- _PROBLEM TO SOLVE_:
Show all the lines in the data below that include the word "from".

[Data entries]
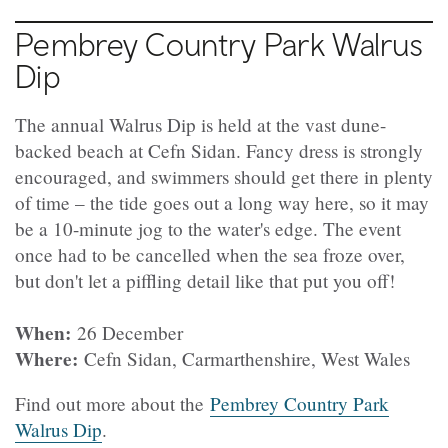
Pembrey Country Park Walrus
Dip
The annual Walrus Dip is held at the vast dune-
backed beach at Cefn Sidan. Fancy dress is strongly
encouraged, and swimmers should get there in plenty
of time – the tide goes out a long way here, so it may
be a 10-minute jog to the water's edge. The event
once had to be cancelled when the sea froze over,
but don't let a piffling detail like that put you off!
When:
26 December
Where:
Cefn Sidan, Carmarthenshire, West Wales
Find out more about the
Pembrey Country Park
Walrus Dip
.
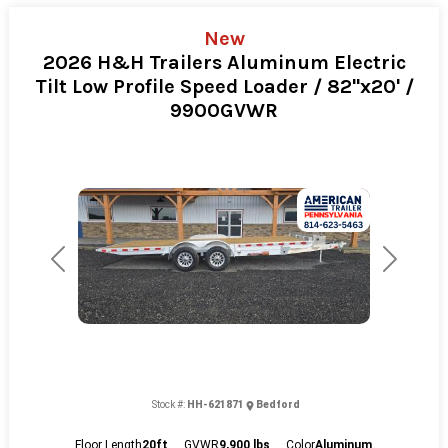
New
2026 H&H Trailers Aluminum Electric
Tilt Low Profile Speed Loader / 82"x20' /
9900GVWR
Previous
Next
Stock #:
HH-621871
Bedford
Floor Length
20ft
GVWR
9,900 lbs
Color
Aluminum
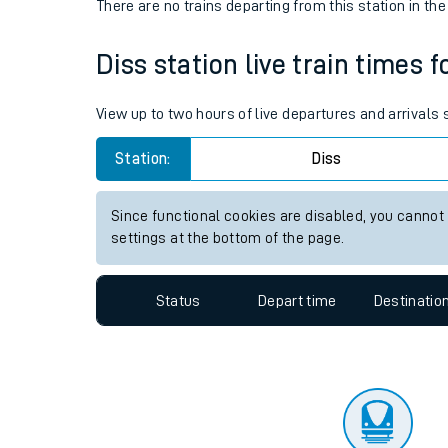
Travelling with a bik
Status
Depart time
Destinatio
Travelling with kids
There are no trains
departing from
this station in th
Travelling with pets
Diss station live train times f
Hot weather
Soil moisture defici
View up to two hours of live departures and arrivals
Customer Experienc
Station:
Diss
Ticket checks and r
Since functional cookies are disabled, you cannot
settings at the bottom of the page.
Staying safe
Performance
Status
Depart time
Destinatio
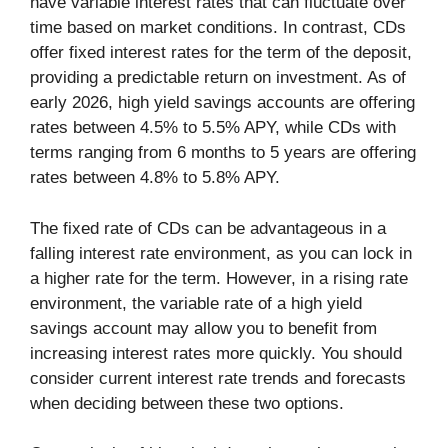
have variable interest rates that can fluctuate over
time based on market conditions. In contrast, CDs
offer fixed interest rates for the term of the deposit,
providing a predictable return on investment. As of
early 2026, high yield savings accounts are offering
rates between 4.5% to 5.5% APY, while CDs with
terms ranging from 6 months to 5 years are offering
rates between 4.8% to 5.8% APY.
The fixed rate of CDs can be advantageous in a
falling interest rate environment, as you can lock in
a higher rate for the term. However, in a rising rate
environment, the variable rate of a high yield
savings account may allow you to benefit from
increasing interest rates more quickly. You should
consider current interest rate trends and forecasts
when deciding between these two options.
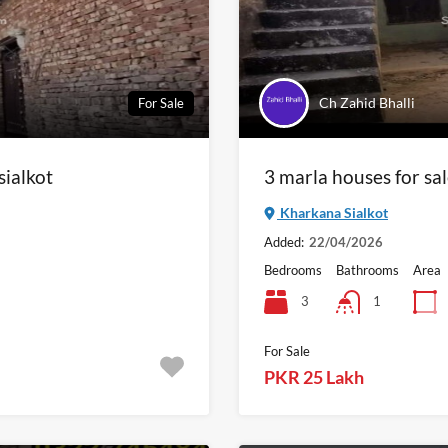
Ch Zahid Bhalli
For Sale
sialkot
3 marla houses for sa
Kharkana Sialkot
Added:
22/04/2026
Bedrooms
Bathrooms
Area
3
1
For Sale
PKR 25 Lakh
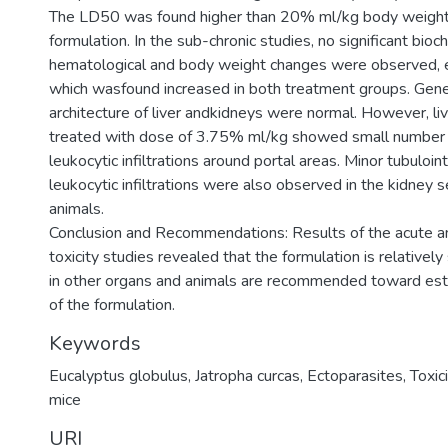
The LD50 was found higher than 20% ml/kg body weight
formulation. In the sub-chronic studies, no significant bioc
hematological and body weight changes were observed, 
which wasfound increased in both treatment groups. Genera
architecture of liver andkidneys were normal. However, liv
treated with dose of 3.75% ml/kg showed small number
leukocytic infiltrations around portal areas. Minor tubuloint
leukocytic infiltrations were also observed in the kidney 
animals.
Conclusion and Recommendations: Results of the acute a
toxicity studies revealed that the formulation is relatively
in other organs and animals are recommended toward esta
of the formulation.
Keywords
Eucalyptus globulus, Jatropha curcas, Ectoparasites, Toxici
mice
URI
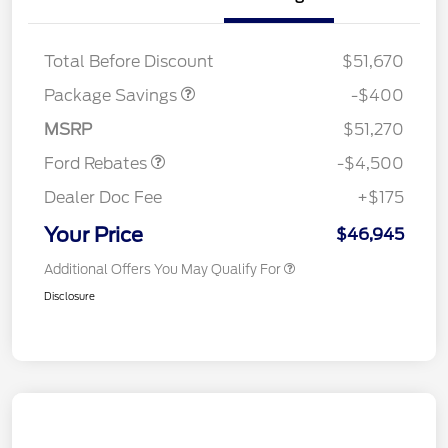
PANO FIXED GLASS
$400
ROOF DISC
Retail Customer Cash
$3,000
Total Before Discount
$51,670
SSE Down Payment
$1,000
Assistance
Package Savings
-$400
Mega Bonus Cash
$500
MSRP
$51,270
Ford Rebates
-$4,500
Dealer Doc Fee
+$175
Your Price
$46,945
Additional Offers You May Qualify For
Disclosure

- _WRITTEN RESPONSE_:
departing from
terms ranging from 6 months to 5 years are offering
savings account may allow you to benefit from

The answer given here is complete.